## Problem
Print exactly the lines below between the line holding "left eye: (1764, 456)" and the line holding "right ear: (1366, 466)", inclusive, and nothing more.

## Source material
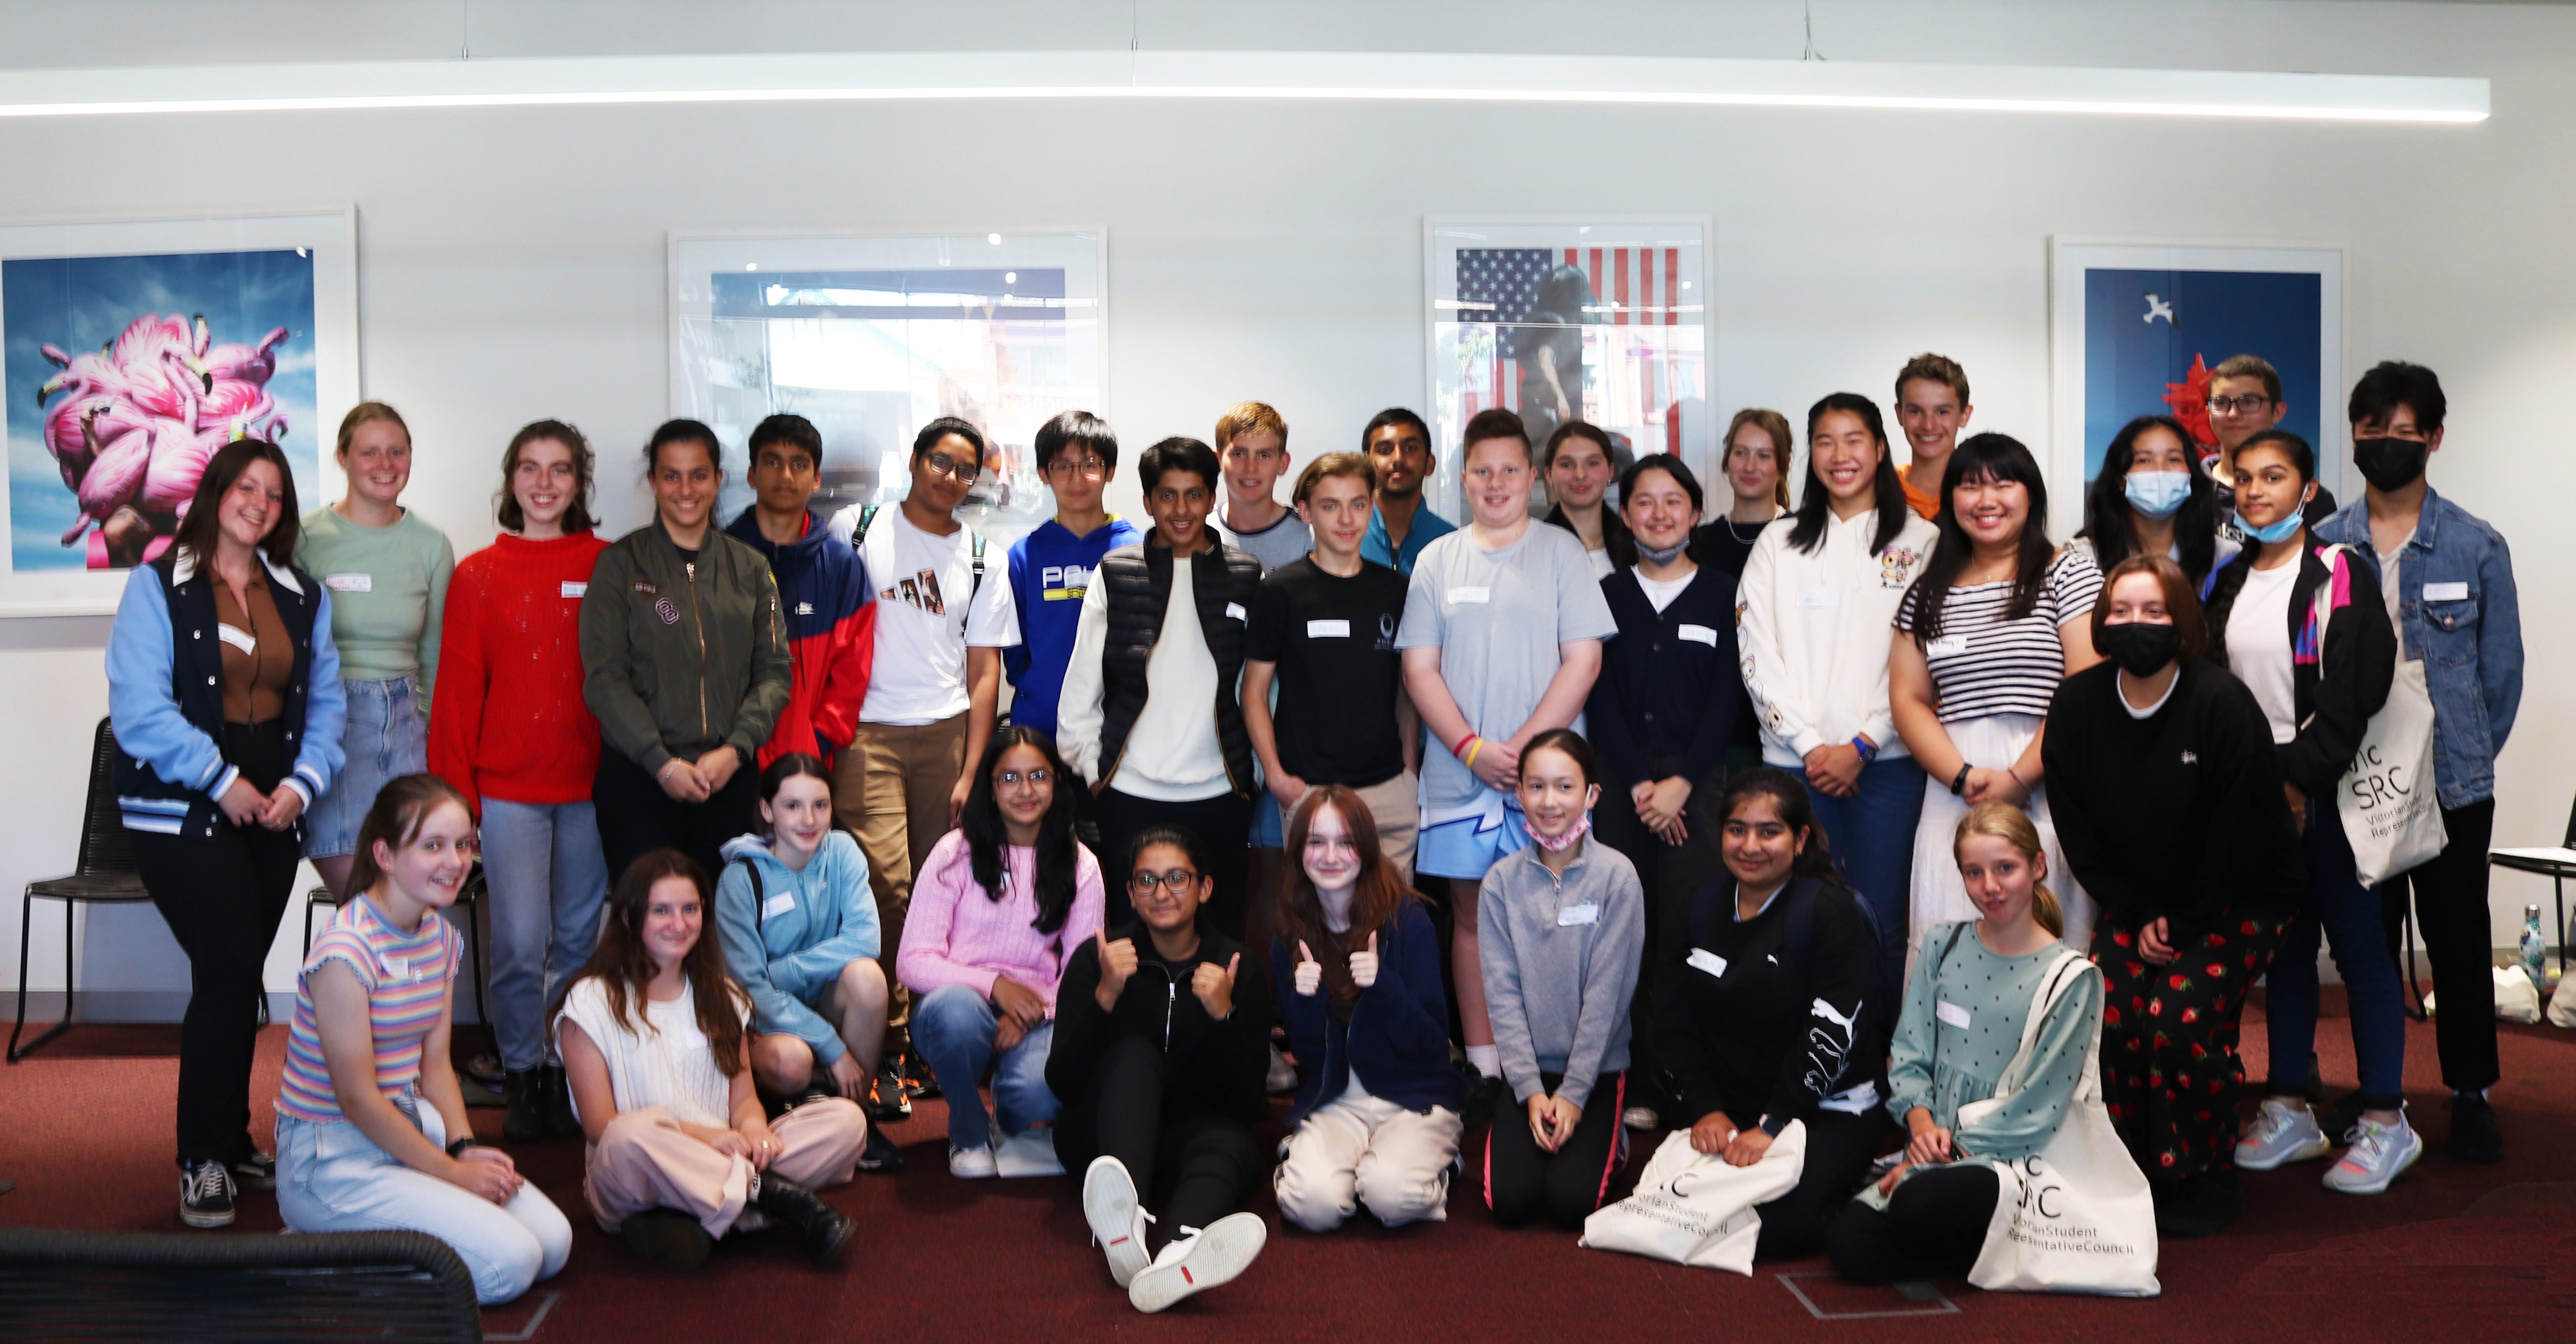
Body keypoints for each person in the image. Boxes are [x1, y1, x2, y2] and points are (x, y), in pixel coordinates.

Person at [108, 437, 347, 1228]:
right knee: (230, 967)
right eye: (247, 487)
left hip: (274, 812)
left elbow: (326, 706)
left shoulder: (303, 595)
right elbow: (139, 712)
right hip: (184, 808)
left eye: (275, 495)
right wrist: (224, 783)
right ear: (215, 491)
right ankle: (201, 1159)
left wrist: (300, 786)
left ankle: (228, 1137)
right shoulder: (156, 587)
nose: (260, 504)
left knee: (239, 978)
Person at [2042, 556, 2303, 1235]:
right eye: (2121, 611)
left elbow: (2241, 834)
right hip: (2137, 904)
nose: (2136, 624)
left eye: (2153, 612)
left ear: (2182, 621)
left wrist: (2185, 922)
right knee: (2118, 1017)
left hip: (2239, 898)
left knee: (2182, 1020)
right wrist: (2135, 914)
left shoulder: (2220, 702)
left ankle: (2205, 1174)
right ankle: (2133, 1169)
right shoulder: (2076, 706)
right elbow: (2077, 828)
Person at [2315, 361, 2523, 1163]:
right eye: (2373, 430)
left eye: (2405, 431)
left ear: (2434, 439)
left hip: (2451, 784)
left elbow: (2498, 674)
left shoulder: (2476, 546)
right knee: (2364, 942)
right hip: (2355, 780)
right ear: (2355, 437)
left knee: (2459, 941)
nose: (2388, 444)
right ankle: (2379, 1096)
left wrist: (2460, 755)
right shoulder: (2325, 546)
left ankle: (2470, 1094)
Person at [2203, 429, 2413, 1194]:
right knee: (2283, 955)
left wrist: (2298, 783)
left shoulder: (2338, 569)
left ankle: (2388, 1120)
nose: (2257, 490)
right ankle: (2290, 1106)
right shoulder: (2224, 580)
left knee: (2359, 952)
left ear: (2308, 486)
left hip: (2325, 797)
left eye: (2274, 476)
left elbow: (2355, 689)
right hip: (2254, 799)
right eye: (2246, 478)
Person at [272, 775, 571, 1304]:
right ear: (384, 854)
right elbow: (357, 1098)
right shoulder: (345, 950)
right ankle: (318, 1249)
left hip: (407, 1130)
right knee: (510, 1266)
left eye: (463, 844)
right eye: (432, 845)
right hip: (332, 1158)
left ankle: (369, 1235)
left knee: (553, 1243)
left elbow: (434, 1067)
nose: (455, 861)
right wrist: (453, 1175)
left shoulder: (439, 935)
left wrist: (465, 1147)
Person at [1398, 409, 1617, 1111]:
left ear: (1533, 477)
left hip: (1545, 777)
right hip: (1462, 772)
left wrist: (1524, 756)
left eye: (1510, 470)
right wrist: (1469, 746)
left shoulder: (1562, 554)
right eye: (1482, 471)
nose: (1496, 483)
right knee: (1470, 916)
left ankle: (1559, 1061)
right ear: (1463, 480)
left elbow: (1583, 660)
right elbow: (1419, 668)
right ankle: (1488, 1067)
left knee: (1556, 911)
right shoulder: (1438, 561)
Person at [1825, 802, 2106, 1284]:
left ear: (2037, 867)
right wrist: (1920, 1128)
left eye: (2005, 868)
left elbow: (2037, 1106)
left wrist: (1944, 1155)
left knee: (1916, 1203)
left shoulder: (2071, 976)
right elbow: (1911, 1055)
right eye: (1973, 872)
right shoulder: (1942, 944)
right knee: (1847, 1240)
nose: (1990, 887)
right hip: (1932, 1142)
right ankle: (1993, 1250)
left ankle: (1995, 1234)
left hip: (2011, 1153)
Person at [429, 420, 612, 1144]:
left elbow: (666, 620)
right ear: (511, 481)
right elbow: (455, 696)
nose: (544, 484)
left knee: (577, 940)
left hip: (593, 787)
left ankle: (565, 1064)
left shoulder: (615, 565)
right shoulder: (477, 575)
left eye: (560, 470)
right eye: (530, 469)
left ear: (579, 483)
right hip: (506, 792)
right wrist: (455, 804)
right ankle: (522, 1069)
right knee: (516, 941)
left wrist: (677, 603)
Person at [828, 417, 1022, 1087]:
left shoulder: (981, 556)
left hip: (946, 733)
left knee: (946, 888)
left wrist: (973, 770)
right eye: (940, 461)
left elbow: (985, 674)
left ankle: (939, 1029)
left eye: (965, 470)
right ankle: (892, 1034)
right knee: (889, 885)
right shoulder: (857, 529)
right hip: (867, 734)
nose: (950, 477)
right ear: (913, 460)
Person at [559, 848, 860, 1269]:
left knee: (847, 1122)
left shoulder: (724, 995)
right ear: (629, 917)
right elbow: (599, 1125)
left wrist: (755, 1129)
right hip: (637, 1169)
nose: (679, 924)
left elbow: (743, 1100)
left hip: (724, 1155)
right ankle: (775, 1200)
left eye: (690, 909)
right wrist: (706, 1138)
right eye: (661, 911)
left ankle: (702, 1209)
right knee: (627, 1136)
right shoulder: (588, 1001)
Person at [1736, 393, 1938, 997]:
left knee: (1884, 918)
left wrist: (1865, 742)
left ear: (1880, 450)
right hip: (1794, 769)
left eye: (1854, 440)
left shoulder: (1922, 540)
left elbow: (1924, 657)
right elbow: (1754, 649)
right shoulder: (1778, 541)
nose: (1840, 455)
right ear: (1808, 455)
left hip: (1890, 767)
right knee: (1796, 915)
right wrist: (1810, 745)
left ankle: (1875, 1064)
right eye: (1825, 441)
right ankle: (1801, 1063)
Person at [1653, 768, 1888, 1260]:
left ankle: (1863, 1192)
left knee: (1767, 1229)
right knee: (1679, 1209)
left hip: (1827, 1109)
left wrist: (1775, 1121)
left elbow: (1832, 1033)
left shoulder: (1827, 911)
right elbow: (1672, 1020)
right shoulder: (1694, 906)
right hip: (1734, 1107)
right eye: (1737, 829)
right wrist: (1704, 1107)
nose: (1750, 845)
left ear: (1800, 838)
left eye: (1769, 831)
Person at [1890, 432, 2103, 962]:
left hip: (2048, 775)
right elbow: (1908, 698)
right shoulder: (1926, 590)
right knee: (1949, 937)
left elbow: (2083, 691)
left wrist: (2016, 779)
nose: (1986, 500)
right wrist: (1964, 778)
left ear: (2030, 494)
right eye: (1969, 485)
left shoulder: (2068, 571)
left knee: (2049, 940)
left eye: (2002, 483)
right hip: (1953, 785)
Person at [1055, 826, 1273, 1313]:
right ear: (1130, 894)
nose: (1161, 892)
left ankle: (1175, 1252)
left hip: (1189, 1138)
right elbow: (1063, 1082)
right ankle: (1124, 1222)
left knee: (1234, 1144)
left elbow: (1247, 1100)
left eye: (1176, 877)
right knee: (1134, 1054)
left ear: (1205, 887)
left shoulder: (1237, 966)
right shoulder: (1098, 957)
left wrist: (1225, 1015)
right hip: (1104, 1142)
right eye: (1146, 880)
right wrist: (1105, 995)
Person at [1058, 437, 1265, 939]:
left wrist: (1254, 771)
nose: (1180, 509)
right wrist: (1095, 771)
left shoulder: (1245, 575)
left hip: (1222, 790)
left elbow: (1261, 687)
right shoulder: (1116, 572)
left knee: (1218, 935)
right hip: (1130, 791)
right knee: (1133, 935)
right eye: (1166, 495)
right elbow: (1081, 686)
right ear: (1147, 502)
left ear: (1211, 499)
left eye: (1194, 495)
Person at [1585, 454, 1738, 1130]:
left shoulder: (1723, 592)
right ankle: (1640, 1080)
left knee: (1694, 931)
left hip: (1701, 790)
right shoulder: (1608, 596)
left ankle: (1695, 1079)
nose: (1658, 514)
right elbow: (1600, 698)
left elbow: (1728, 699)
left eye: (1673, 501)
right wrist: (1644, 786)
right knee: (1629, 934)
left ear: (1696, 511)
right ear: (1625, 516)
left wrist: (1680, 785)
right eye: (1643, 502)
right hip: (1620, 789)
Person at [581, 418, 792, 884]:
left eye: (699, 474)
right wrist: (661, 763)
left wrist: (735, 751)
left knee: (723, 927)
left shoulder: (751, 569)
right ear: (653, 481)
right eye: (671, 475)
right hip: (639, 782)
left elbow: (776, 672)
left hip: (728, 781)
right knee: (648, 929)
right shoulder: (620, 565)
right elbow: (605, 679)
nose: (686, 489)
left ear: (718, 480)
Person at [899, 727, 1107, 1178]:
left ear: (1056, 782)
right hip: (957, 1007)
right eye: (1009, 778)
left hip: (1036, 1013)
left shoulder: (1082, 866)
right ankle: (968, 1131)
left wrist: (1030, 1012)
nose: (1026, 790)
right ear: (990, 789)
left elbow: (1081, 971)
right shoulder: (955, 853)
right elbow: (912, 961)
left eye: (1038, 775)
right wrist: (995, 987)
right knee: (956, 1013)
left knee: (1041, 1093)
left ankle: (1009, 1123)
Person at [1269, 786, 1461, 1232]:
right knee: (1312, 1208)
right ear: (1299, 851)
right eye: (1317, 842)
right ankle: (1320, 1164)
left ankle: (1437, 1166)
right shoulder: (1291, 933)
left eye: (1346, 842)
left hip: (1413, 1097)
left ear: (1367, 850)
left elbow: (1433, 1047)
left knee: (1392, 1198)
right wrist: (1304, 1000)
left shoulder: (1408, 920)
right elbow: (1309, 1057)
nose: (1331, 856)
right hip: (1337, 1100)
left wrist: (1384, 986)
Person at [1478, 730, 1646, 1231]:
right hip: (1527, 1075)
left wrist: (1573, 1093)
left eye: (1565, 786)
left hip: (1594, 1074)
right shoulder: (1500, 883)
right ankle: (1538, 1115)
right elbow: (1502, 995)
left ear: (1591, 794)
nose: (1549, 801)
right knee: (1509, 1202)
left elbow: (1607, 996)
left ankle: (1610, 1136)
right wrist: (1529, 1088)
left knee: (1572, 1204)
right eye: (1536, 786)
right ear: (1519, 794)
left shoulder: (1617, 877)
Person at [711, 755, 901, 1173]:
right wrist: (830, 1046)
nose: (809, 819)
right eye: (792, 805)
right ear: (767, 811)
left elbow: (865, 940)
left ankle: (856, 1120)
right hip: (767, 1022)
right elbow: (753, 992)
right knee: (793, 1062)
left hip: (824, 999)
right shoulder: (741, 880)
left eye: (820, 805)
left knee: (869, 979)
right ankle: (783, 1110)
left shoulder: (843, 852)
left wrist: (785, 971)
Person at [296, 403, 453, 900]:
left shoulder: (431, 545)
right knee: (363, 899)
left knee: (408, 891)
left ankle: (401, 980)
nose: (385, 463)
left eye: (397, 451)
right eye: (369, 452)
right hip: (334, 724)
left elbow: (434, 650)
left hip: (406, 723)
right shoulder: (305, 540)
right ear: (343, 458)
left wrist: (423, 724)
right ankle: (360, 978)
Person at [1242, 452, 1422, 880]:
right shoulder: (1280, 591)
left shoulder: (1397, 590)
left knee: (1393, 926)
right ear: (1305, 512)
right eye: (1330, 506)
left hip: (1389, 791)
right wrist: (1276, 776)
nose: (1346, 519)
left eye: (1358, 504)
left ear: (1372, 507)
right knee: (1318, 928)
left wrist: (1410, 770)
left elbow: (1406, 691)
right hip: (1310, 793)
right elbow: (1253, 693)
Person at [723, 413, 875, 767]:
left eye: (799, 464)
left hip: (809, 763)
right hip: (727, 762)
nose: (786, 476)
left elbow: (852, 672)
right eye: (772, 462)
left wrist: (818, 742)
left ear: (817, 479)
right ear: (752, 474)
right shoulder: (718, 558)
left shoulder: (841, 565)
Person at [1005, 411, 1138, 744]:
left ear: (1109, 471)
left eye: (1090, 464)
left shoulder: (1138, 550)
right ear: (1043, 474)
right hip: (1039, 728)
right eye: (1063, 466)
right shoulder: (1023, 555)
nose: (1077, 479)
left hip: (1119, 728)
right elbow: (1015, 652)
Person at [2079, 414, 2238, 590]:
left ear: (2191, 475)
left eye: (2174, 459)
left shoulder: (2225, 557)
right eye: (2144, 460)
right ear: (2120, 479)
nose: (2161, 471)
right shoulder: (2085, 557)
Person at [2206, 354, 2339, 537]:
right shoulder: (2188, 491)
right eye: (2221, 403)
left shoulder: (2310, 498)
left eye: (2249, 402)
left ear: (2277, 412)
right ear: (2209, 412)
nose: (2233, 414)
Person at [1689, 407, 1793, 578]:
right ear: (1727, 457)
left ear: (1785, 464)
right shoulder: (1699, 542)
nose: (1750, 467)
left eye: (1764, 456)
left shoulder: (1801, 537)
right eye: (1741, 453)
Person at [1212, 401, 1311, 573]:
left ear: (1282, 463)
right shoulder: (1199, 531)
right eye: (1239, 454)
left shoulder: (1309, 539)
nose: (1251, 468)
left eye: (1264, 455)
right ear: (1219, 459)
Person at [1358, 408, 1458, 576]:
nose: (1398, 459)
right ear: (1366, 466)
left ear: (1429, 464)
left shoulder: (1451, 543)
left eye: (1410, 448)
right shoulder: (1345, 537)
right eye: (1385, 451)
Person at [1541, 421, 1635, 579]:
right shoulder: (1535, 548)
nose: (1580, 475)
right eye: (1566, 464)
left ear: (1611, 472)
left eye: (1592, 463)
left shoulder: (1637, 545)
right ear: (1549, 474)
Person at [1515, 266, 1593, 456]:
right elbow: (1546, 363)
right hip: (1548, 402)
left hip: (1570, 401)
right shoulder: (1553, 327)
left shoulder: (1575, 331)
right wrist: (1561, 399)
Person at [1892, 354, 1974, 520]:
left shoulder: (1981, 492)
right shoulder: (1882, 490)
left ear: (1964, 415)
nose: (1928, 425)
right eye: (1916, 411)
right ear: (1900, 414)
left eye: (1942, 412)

* * *

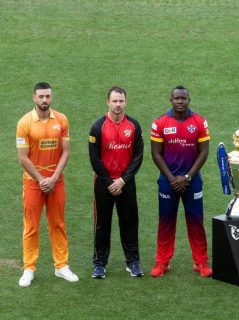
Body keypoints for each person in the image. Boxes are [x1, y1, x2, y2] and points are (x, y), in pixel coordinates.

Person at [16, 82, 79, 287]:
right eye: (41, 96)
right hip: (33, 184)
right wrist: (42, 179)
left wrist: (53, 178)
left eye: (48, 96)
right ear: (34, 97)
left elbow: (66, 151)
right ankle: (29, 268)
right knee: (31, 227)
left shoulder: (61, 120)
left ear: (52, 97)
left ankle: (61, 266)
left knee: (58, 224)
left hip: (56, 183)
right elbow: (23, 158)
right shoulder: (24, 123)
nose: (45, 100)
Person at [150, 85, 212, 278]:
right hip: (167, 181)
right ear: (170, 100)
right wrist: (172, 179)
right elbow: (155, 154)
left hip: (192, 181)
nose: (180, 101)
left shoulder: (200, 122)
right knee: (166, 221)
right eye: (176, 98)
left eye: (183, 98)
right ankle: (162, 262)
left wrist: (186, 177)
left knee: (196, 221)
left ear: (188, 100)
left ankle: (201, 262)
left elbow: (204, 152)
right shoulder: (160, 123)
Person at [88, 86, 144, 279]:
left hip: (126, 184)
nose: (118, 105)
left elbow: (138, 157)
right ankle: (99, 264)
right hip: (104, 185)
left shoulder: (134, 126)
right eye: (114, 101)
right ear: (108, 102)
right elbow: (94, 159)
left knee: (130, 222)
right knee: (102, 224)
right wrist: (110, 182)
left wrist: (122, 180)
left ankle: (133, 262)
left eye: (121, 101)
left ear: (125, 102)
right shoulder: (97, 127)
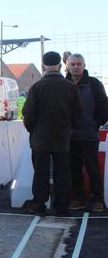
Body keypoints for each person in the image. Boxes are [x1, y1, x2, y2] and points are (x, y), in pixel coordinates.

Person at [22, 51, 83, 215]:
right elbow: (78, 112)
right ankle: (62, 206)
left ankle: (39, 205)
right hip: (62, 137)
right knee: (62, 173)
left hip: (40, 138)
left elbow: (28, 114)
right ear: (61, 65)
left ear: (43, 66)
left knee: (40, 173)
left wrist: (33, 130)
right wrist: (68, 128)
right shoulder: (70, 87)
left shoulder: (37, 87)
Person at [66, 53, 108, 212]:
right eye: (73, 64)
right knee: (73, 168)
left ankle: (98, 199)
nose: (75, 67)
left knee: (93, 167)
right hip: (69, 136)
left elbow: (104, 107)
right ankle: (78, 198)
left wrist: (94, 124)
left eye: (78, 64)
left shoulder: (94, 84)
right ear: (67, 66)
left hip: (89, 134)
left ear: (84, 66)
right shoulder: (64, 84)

## Answer for this exercise
left eye: (1764, 456)
left shoulder: (1801, 537)
right eye: (1741, 453)
Person at [1212, 401, 1311, 573]:
left ear: (1282, 463)
right shoulder: (1199, 531)
right eye: (1239, 454)
left shoulder: (1309, 539)
nose: (1251, 468)
left eye: (1264, 455)
right ear: (1219, 459)
Person at [1358, 408, 1458, 576]:
nose: (1398, 459)
right ear: (1366, 466)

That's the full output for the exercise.